Uma equipa de investigadores portugueses propuseram-se a construir uma proteína que mate as células com o genoma do Vírus da Imunodeficiência Humana (VIH) e, se forem bem sucedidos, dentro de seis anos estará à venda o primeiro medicamento contra o vírus, «made in» Portugal.
A agência Lusa noticia que João Gonçalves da Faculdade de Farmácia e do Instituto de Medicina Molecular (IMM) e orientador do projecto ficou surpreendido com a atribuição do prémio da Fundação Bill & Melinda Gates que financiou a pesquisa, «não por a ideia ser arriscada, mas devido à concorrência que é grande», disse.
A trabalharem num laboratório com 12 pessoas, três delas dedicam-se apenas a este projeto que pretende «eliminar o VIH dentro das pessoas infetadas» e, assim, «curar a sida».
«No fundo, o que queremos é dar às pessoas uma proteína construída por nós no laboratório e que entre nas células das pessoas, encontre o genoma do VIH e mate as células com o genoma viral, não matando as outras», disse.

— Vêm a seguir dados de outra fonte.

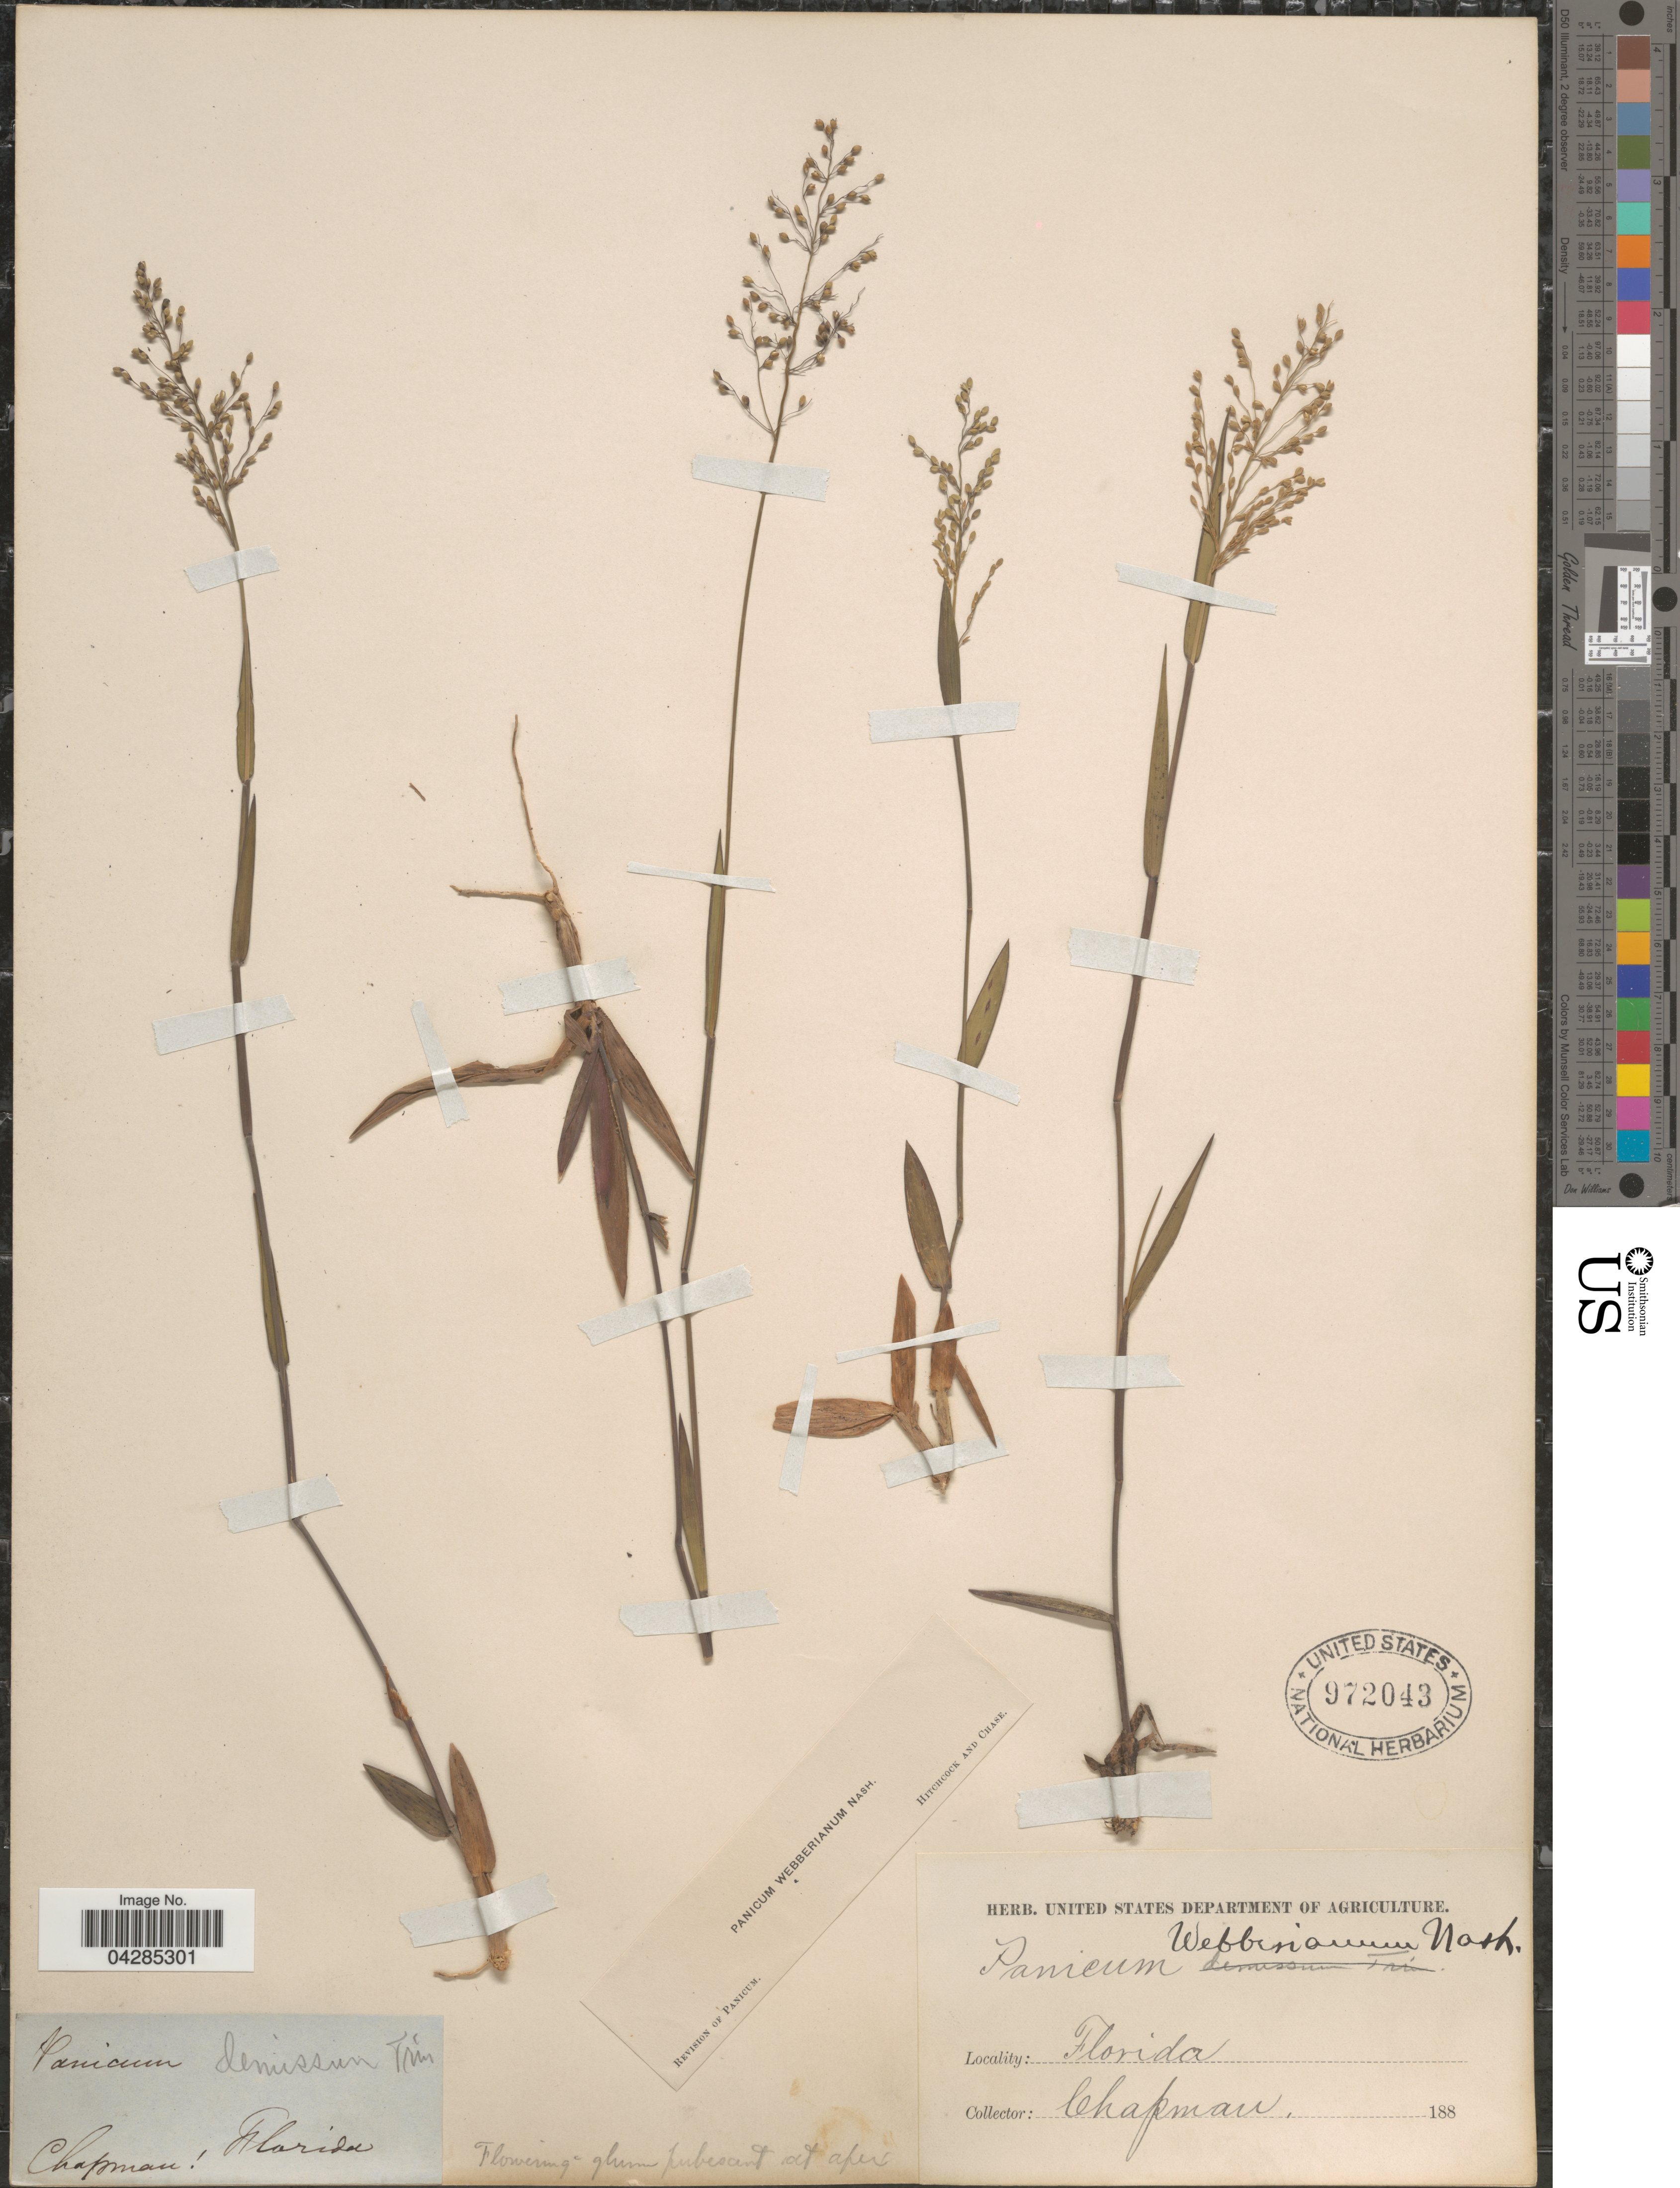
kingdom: Plantae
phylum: Tracheophyta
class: Liliopsida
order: Poales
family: Poaceae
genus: Dichanthelium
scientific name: Dichanthelium portoricense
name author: (Desv. ex Ham.) B.F. Hansen & Wunderlin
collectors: A. Chapman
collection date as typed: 188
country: United States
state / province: Florida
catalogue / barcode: US 972043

João Gonçalves sublinhou que, até ao momento, «todas as estratégias que têm sido feitas para lutar contra o VIH, nomeadamente as vacinas, combatem as proteínas virais, mas o vírus muda as proteínas».
«O que vamos fazer não é atacar as proteínas virais, mas encontrar no Ácido Desoxirribonucleico (ADN) do vírus as zonas que não mudam nunca», disse o investigador que explicou que «as proteínas vão identificar as zonas do VIH que não mudam, activando uma toxina para levar ao suicídio das células com o genoma viral».
Esta é «uma abordagem totalmente diferente» ao nível dos tratamentos contra o VIH e, segundo João Gonçalves, representa um desafio, mas baseado na experiência: «Não somos novos nesta área». «Temos dados que nos permitem dizer que o grau de sucesso vai ser elevado», avançou.
Projecto foi escolhido entre 2500
O projecto «Nanotechnology against viral latency: Sensor strategies to eliminate HIV-1 infected cells» foi escolhido entre 2500 apresentados para financiamento pela Fundação Bill & Melinda Gates, que apoia investigadores em todo o mundo a explorarem formas audaciosas e não-ortodoxas para a resolução de problemas de saúde pública em países em vias de desenvolvimento.
O projecto será desenvolvido em laboratório durante de 12 meses e será financiado em 100 mil dólares.
Se os resultados desta primeira fase forem promissores, o investigador pode ser de novo financiado pela Fundação Bill e Melinda Gates, com um milhão de dólares para a produção em larga escala das nanopartículas terapêuticas, e para testes in vivo aplicados em ratos e macacos.
João Gonçalves acredita que se os resultados forem positivos e depois de testados em doentes infetados, dentro de seis anos este medicamento poderá estar à venda.
Este é o segundo investigador ligado ao IMM a ser financiado pela Fundação Bill & Melinda Gates, depois de, em 2010, Miguel Prudêncio vencer uma bolsa Grand Challenges Exploration para desenvolver uma vacina contra a malária.
Outra equipa de investigadores do IMM foi recentemente galardoada com o Prémio NEDAI/MSD de Investigação em Auto-Imunidade. O trabalho foi desenvolvido no Instituto Gulbenkian da Ciência e Serviço de Reumatologia do Hospital de Santa Maria, que aponta para avanços na prevenção da Artrite Reumatóide.